6. Monitoring Tools¶
Bifrost provides some command-line tools for monitoring the performance of running pipelines.
In the tools/ directory there are
(aka seeing C in Python pipelines)
Bifrost is based on two maxims: 1) by itself, C sucks. 2) by itself, Python sucks.
Bifrost bridges the two languages using some clever python libraries, a customized numpy array class, and enforcing some pipeline friendly design choices.
6.1. NVIDIA Profiler¶
The NVIDIA Profiler and Visual Profiler tools (part of the CUDA Toolkit) can be used to profile and visualize Bifrost pipelines. Applications can be launched directly from the Visual Profiler (nvvp), or a profile can first be generated using the nvprof command line tool:
$ nvprof -o my_pipeline.nvprof python my_pipeline.py
The generated .nvprof file can then be imported into the Visual Profiler for visualisation and analysis.
To obtain a more detailed profile of pipeline execution, reconfigure and rebuild the bifrost library with “trace” enabled using ./configure –enable-trace.

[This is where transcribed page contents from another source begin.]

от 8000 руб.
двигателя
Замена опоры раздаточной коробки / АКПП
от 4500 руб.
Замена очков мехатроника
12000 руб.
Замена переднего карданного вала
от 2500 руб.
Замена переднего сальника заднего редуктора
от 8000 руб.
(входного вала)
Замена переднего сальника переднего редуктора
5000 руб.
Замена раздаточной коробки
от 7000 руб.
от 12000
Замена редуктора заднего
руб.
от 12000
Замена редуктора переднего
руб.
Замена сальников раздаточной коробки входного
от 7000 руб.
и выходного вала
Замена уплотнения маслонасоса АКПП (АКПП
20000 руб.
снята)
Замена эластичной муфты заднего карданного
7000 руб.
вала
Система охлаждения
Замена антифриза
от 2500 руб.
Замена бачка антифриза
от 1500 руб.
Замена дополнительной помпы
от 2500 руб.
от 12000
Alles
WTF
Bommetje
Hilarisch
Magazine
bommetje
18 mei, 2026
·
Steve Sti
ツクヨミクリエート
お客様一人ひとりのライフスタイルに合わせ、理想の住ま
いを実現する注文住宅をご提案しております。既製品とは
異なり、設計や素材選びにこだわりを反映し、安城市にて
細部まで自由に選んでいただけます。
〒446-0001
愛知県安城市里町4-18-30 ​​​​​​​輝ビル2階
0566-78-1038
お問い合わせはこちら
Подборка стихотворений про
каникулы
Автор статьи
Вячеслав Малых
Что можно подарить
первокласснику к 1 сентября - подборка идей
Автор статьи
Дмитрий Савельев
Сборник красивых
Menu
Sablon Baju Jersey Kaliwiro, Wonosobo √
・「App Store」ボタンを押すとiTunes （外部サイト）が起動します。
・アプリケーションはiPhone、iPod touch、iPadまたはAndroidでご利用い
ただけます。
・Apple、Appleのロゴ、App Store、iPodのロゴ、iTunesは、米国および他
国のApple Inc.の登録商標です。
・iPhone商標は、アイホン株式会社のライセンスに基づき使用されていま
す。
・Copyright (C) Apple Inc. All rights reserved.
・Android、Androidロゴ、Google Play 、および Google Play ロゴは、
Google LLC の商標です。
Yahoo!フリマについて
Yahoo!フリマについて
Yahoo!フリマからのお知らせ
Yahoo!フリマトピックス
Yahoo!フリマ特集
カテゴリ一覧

6.2. Pipeline in /dev/shm¶
Details about the currently running bifrost pipeline are available in the /dev/shm
directory on Linux. They are mapped into a directory structure (use the linux tree
utility to view it):
dancpr@bldcpr:/bldata/bifrost/tools$ tree /dev/shm/bifrost
/dev/shm/bifrost
└── 17263
└── Pipeline_0
├── AccumulateBlock_0
│ ├── bind
│ ├── in
│ ├── out
│ ├── perf
│ └── sequence0
├── BlockScope_1
│ ├── PrintHeaderBlock_0
│ │ ├── bind
│ │ ├── in
│ │ ├── out
│ │ ├── perf
│ │ └── sequence0
│ └── TransposeBlock_0
│ ├── bind
│ ├── in
│ ├── out
│ ├── perf
│ └── sequence0
├── BlockScope_13
├...
6.3. like_top.py¶
The main performance monitoring tools is like_top.py. This is, as the name suggests, like the linux utility top.
..code:
like_top.py - bldcpr - load average: 0.59, 0.14, 0.05
Processes: 516 total, 1 running
CPU(s): 1.9%us, 1.4%sy, 0.0%ni, 84.5%id, 12.1%wa, 0.0%hi, 0.0%si, 0.0%st
Mem: 32341840k total, 19834116k used, 12507724k free, 515556k buffers
Swap: 32938492k total, 767408k used, 32171084k free, 17982316k cached
PID Block Core %CPU Total Acquire Process Reserve Cmd
19154 GuppiRawSourceB 0 9.4 0.714 0.000 0.714 0.000 python ./bf_gpuspec_midres.py ../pulsa
19154 FftBlock_0 3 4.4 0.733 0.699 0.034 0.000 python ./bf_gpuspec_midres.py ../pulsa
19154 CopyBlock_0 2 4.4 0.722 0.700 0.021 0.000 python ./bf_gpuspec_midres.py ../pulsa
19154 TransposeBlock_ 1 3.5 0.710 0.695 0.015 0.000 python ./bf_gpuspec_midres.py ../pulsa
19154 HdfWriteBlock_0 6 0.4 3.220 3.213 0.007 0.000 python ./bf_gpuspec_midres.py ../pulsa
19154 DetectBlock_0 4 1.0 0.738 0.733 0.005 0.000 python ./bf_gpuspec_midres.py ../pulsa
19154 FftShiftBlock_0 3 4.4 0.738 0.734 0.005 0.000 python ./bf_gpuspec_midres.py ../pulsa
19154 CopyBlock_1 6 0.4 2.816 2.813 0.003 0.000 python ./bf_gpuspec_midres.py ../pulsa
19154 AccumulateBlock 5 4.0 0.005 0.005 0.001 0.000 python ./bf_gpuspec_midres.py ../pulsa
19154 PrintHeaderBloc -1 3.220 3.220 0.000 0.000 python ./bf_gpuspec_midres.py ../pulsa
Acquire is the time spent waiting for input (i.e., waiting on upstream blocks),
Process is the time spent processing data, and
Reserve is the time spent waiting for output space to become available in the ring (i.e., waiting for downstream blocks).
Note: The CPU fraction will probably be 100% on any GPU block because it’s currently set to spin (busy loop) while waiting for the GPU.